Print version ISSN 0037-8682

Rev. Soc. Bras. Med. Trop. vol.41 no.2 Uberaba Mar./Apr. 2008

http://dx.doi.org/10.1590/S0037-86822008000200003 

ARTIGO ARTICLE

 

Infecção pelo HTLV 1/2: atuação no pré-natal como estratégia de controle da doença no Estado de Mato Grosso do Sul

 

HTLV 1/2 infection: prenatal performance as a disease control strategy in State of Mato Grosso do Sul

 

 

Márcia Maria Ferrairo Janini Dal FabbroI, II; Rivaldo Venâncio da CunhaI, III; Márcio Neves BóiaIV; Patrícia PortelaI; Carlos Augusto BotelhoI; Gisele Maria Brandão de FreitasII, III; Joana SoaresI; Juliana FerriI; Juliana LupionI

IInstituto de Pesquisas, Ensino e Diagnósticos, Associação de Pais e Amigos dos Excepcionais de Campo Grande, Campo Grande, MS
IICentro de Doenças Infecciosas e Parasitárias, Prefeitura Municipal de Campo Grande, Campo Grande, MS
IIIFaculdade de Medicina, Universidade Federal de Mato Grosso do Sul, Campo Grande, MS
IVDepartamento de Medicina Tropical, Instituto Oswaldo Cruz, Fundação Oswaldo Cruz, Rio de Janeiro, RJ

Endereço para correspondência

 

 


RESUMO

Neste estudo, foi estimada a prevalência da infecção pelo HTLV 1/2 em gestantes no Estado de Mato Grosso do Sul, por meio das técnicas ELISA, Western Blot e PCR, em amostras de sangue obtidas por punção venosa periférica.
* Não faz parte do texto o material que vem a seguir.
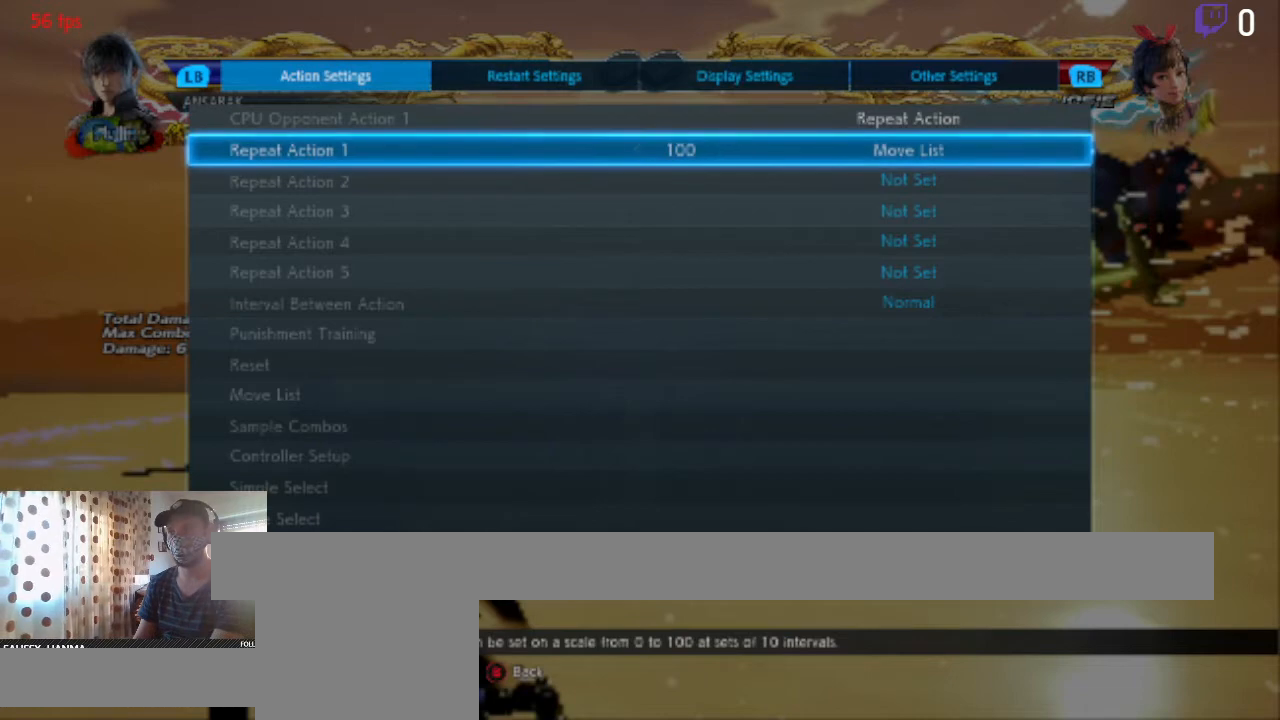
{"buttons": ["DPAD_DOWN"], "left_stick": "center", "right_stick": "center", "events": [[367, "DPAD_DOWN", "down"]]}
Foram examinadas 116.689 gestantes, sendo diagnosticadas 153 infectadas pelo HTLV 1/2, com prevalência de 0,13%. Deste total, 133 (86,9%) eram do tipo 1 e 20 (11,1%) do tipo 2. Das 153 gestantes, 73,2% eram negras, pardas ou índias, cerca de 90% tinham atividades domésticas e 75,8% (116/153) tinham 7 anos ou menos de escolaridade. As 153 gestantes tiveram 172 gestações, durante o período do estudo, sendo que 164 tiveram acompanhamento. Das gestações acompanhadas, 6,7% (11/164) evoluíram para aborto, 26,8% (41/153) gestantes relataram abortos anteriores, sendo que 31,7% (13/41) apresentaram mais de dois abortos. Co-morbidades foram detectadas em 17% (26/153) sendo 3,3% (5/153) com HIV (p<0,000002). Os autores enfatizam a importância da identificação das gestantes infectadas pelo HTLV1/2 na estratégia de controle e prevenção da doença.
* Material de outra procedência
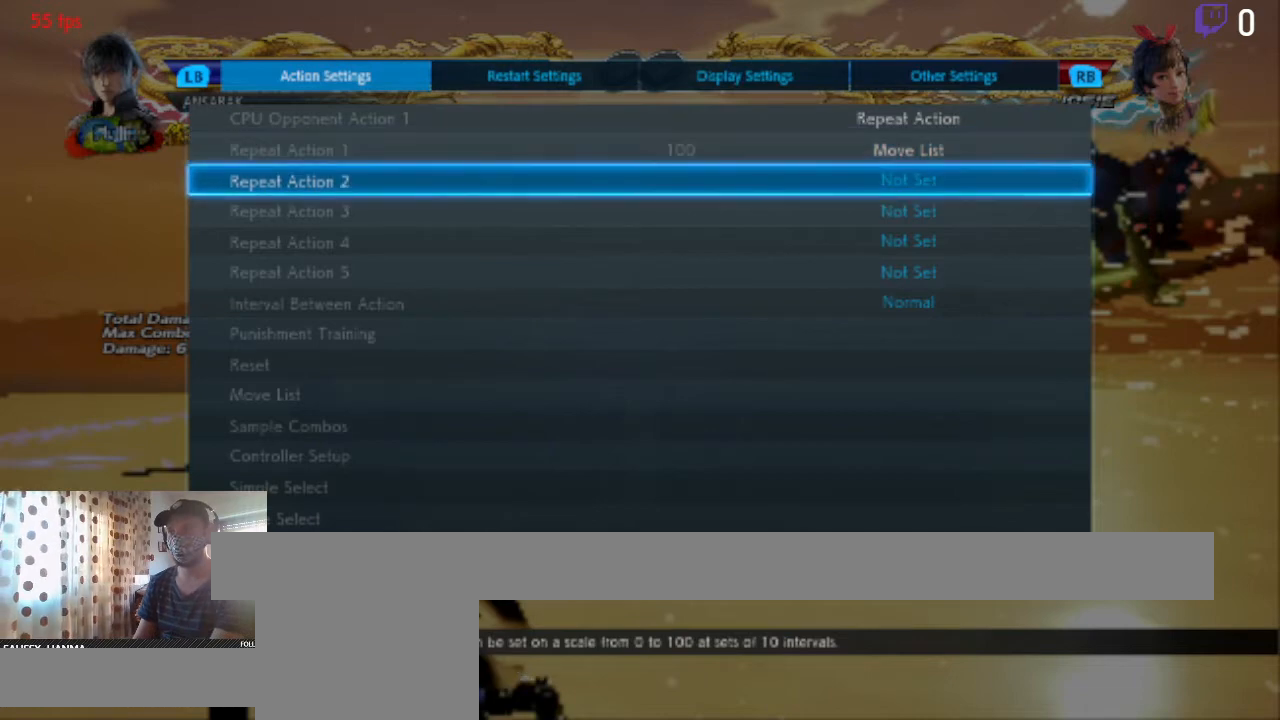
{"buttons": ["DPAD_DOWN"], "left_stick": "center", "right_stick": "center", "events": []}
Palavras-chaves: HTLV 1/2. Gestantes. Prevalência. Estado de Mato Grosso do Sul.


ABSTRACT

In this study, the prevalence of HTLV 1/2 infection among pregnant women in the State of Mato Grosso do Sul was estimated by means of the ELISA, Western Blot and PCR techniques, in blood samples collected by peripheral venous puncture. 116,689 pregnant women were examined and 153 were diagnosed as presenting HTLV 1/2 infection, with prevalence of 0.13%. Among these 153 pregnant women, 133 (86.9%) had type 1 and 20 (11.1%) had type 2; 73.2% were black, brown or indigenous; about 90% performed domestic activities; and 75.8% (116/153) had been to school for seven years or less. The 153 pregnant women had 172 pregnancies during the study period and 164 pregnancies were followed. Out of pregnancies that were followed, 6.7% (11/164) evolved to abortion, 26.8% (41/153) reported previous abortions and 31.7% (13/41) had had more than two abortions. Comorbidities were found in 17% (26/153), among whom 3.3% (5/153) had HIV (p<0.000002). The authors emphasize the importance of identifying pregnant women with HTLV 1/2 infection, as a strategy for disease control and prevention.

Key-words: HTLV 1/2. Pregnant women. Prevalence. State of Mato Grosso do Sul.


 

 

A infecção pelos vírus linfotrópicos de células-T humanas (HTLV-1/2) tem sido descrita em áreas geograficamente definidas no mundo, com significativas variações de soroprevalência e maior freqüência em mulheres após os 40 anos5. O HTLV-1 é endêmico nas regiões Sudeste do Japão, África, Austrália, Alasca, América do Sul e Ilhas do Caribe e apresenta elevada prevalência em algumas ilhas Japonesas e na Melanésia5.

As formas de infecção do HTLV-1/2 incluem a transmissão vertical, contato sexual, transfusão de sangue e/ou hemoderivados e uso de drogas injetáveis. Na transmissão horizontal, o HTLV 1/2 apresenta como principais vias a sexual e exposição a agulhas e sangue ou derivados contaminados3. Por isso, a elevada incidência da infecção em usuários de drogas e profissionais do sexo19.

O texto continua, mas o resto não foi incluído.